Wanted to check a few things about using pots in my aquarium..

The idea is that the amazon swords will be a lot more comfortable in growing in pots that give them a deep substrate which they like rather than them relying on a horribly shallow bed of sand to grow in.

Hopefully i will be able to surround these pots with bogwood so it doesnt make the tank look any less natural and their roots will gow nicely in them.

I am going to use terrecotta pots as ive heard they have the most benefits, but i want to modify them so that theres a space in the pot for whatever substance i put in for the plant to grow, and then a seperate space underneathe so i can put slits in the bottom of them to act as caves for the rams.
Probabaly accomplish this by putting a plastic circular divider into the pot.

So what i really want to know, is what to put in the pot to make the swords grow the best.
I was thinking some sort of special plant substrate and some first layer mixed in, i also have some iron pegs that i can stab into the layers. Dont know if theyll still work mind, i havnt used them for a while and theyve just been stuck in my draw for ages.
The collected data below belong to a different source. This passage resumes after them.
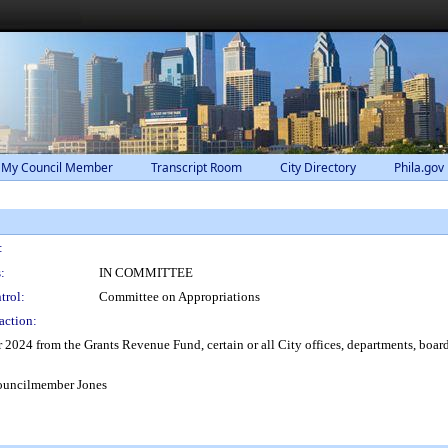
 My Council Member
Transcript Room
City Directory
Phila.gov
:
:
IN COMMITTEE
trol:
Committee on Appropriations
action:
r 2024 from the Grants Revenue Fund, certain or all City offices, departments, board
ouncilmember Jones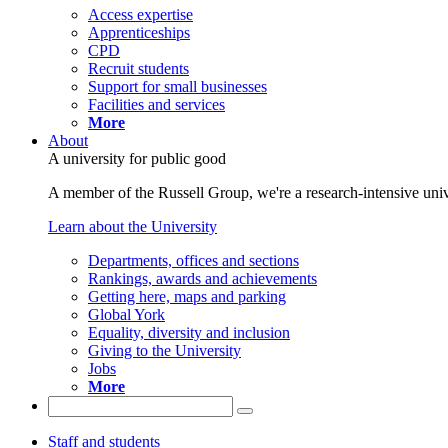
Access expertise
Apprenticeships
CPD
Recruit students
Support for small businesses
Facilities and services
More
About
A university for public good
A member of the Russell Group, we're a research-intensive unive
Learn about the University
Departments, offices and sections
Rankings, awards and achievements
Getting here, maps and parking
Global York
Equality, diversity and inclusion
Giving to the University
Jobs
More
Staff and students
As well as what there sitting in i would love to know a good fertiliser for them and i am adding in DIY C02 and am not sure of the rate of bubbles per minute i should have. Baring in mind my KH is low so if i have it to high itll crash the PH.

Thanks a lot

Sam


----------



## emc7 (Jul 23, 2005)

I saw a talk on plants this week and he used pieces plastic eggcrate to hold the substrate in and a layer of pool filter sand with rocks on top to also keep the plant substrate in. I think he uses laterite, but flourite and eco-complete also work. I don't know what is best for swords. I don't see why you couldn't put a small clay saucer in a large clay pot and put a ring of aquarium sealant to hold it in. then you could make a hole in the side and and leave a chamber for cave spawners.


----------



## KpT (Sep 14, 2008)

Brilliant

thanks for that emc7

Sam


----------



## KpT (Sep 14, 2008)

OH YEH

that was the big thing i was wondering, dont all the plant substrates come in massive bags becasue there used for a whole tank bed, and ill only need two pots full .

I know FIRST LAYER laterite coems in a relatively small box but i dont think thats good enough to use on its own 

Any thoughts on this?

Sam


----------



## KpT (Sep 14, 2008)

--------------------------------------------------------------------------------

Just got the plant pots from my grandads.

There quite wide and deep but no so big that i cant hide them with my bogwood
They also have holes in the bottom for the roots to grow out into the sand if they run out of room.

Just need a finalisation of what to put in the pots and ill go buy two swords 

Sam


----------